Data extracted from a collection
-----
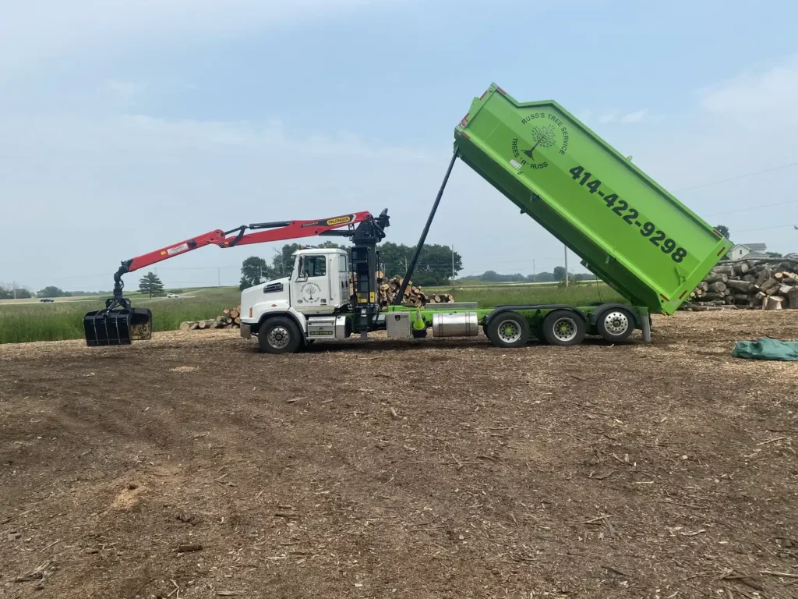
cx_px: 399
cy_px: 300
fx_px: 599
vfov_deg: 53.1
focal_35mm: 26
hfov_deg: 67.3
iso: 32
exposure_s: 1/2967
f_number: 1.8
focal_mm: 4.25
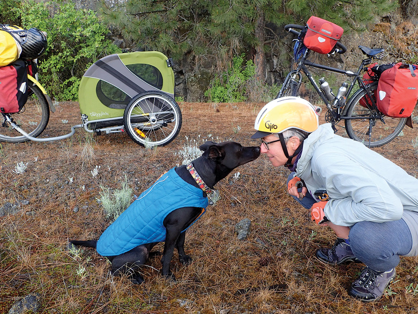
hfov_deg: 67.3
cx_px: 214
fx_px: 314
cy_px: 158
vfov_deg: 53.0
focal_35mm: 26
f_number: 2.8
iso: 100
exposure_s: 1/125
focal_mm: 4.5
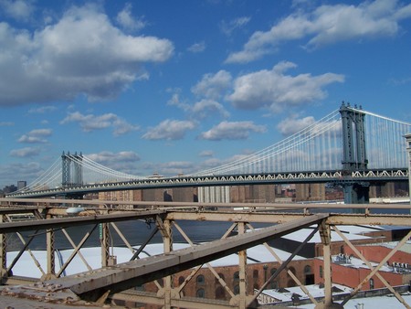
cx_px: 206
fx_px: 451
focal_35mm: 38
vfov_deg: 37.8
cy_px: 154
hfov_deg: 49.0
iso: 80
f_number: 5.6
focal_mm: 6.3
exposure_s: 1/640
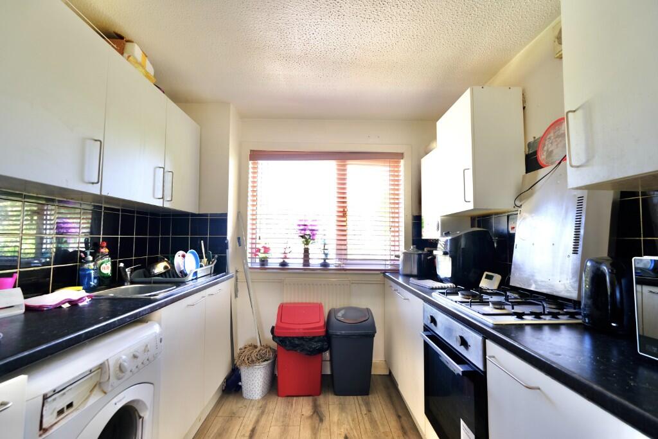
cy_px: 220
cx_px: 329
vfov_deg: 77.3
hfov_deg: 100.4
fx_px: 274
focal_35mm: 15
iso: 160
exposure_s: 1/7
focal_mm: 10
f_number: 4
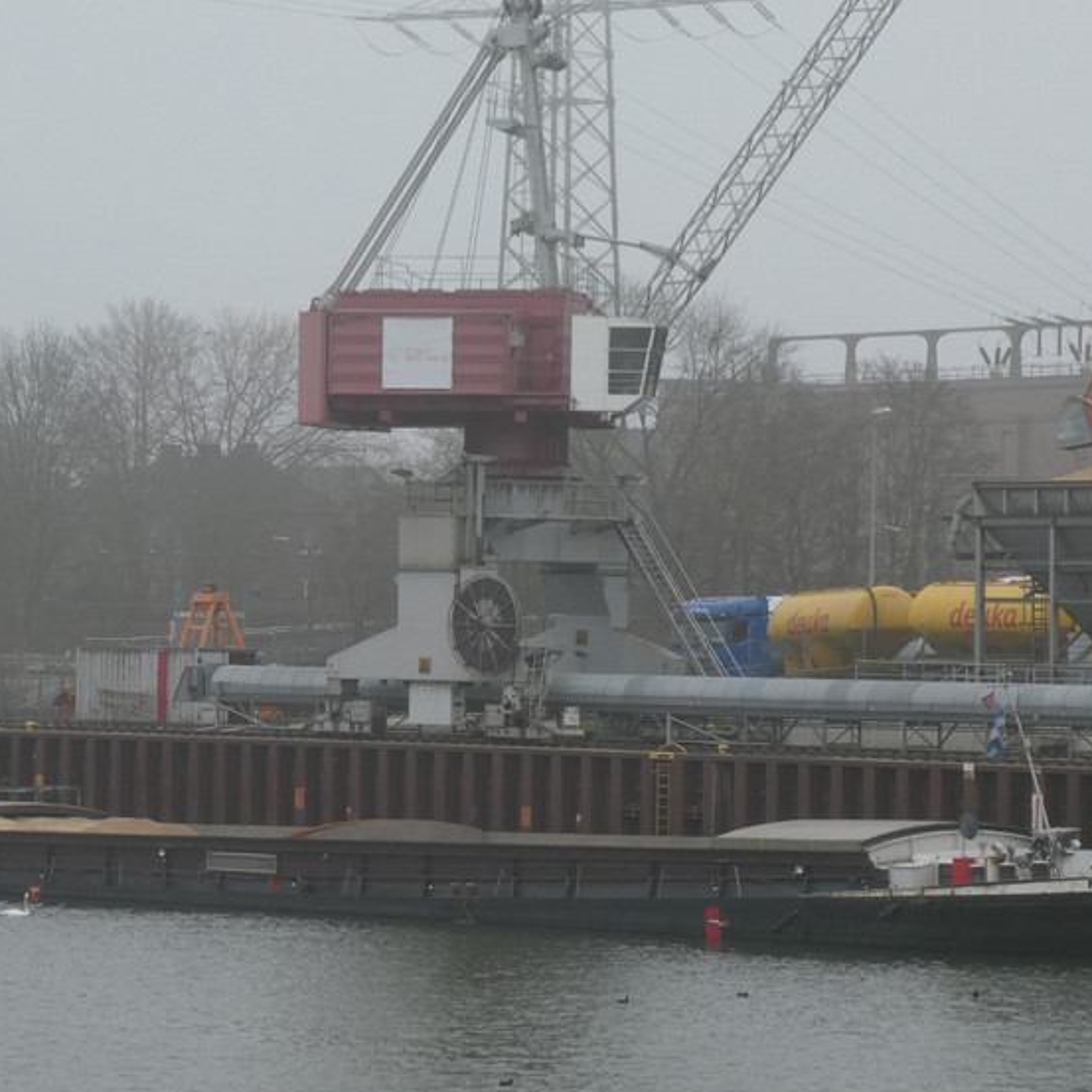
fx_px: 6995
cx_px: 303
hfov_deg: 8.9
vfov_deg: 8.9
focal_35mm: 196
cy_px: 553
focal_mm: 20.6
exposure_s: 1/100
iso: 80
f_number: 5.1
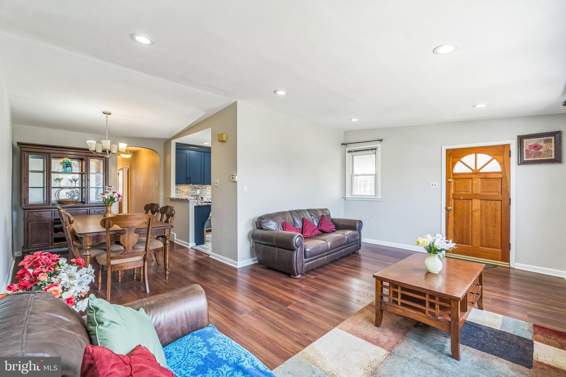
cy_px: 188
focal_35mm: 16
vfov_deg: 73.7
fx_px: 252
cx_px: 283
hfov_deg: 96.7
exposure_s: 1/60
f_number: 5.6
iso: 640
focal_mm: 16
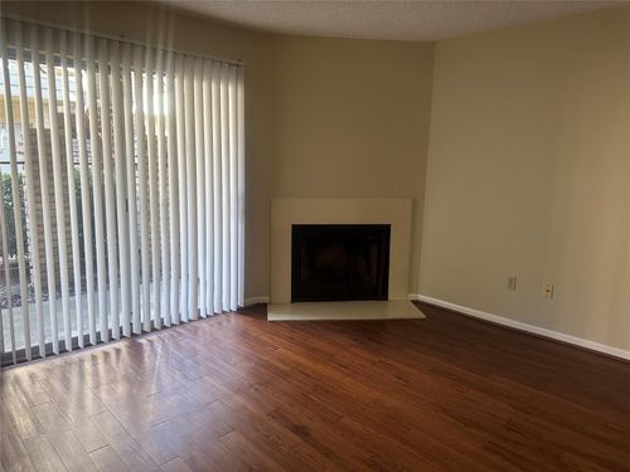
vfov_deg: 56.8
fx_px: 437
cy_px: 236
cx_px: 315
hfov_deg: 71.6
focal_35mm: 24
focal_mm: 6.86
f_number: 1.78
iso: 200
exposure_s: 1/121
-----
▸ **Work order**: Reproduce the records exactly, images excluded.

▸ **Output for this task**:
cx_px: 399
cy_px: 300
fx_px: 599
vfov_deg: 53.1
focal_35mm: 26
hfov_deg: 67.3
iso: 32
exposure_s: 1/2967
f_number: 1.8
focal_mm: 4.25
hfov_deg: 67.3
cx_px: 214
fx_px: 314
cy_px: 158
vfov_deg: 53.0
focal_35mm: 26
f_number: 2.8
iso: 100
exposure_s: 1/125
focal_mm: 4.5
cx_px: 206
fx_px: 451
focal_35mm: 38
vfov_deg: 37.8
cy_px: 154
hfov_deg: 49.0
iso: 80
f_number: 5.6
focal_mm: 6.3
exposure_s: 1/640
cy_px: 220
cx_px: 329
vfov_deg: 77.3
hfov_deg: 100.4
fx_px: 274
focal_35mm: 15
iso: 160
exposure_s: 1/7
focal_mm: 10
f_number: 4
fx_px: 6995
cx_px: 303
hfov_deg: 8.9
vfov_deg: 8.9
focal_35mm: 196
cy_px: 553
focal_mm: 20.6
exposure_s: 1/100
iso: 80
f_number: 5.1
cy_px: 188
focal_35mm: 16
vfov_deg: 73.7
fx_px: 252
cx_px: 283
hfov_deg: 96.7
exposure_s: 1/60
f_number: 5.6
iso: 640
focal_mm: 16
vfov_deg: 56.8
fx_px: 437
cy_px: 236
cx_px: 315
hfov_deg: 71.6
focal_35mm: 24
focal_mm: 6.86
f_number: 1.78
iso: 200
exposure_s: 1/121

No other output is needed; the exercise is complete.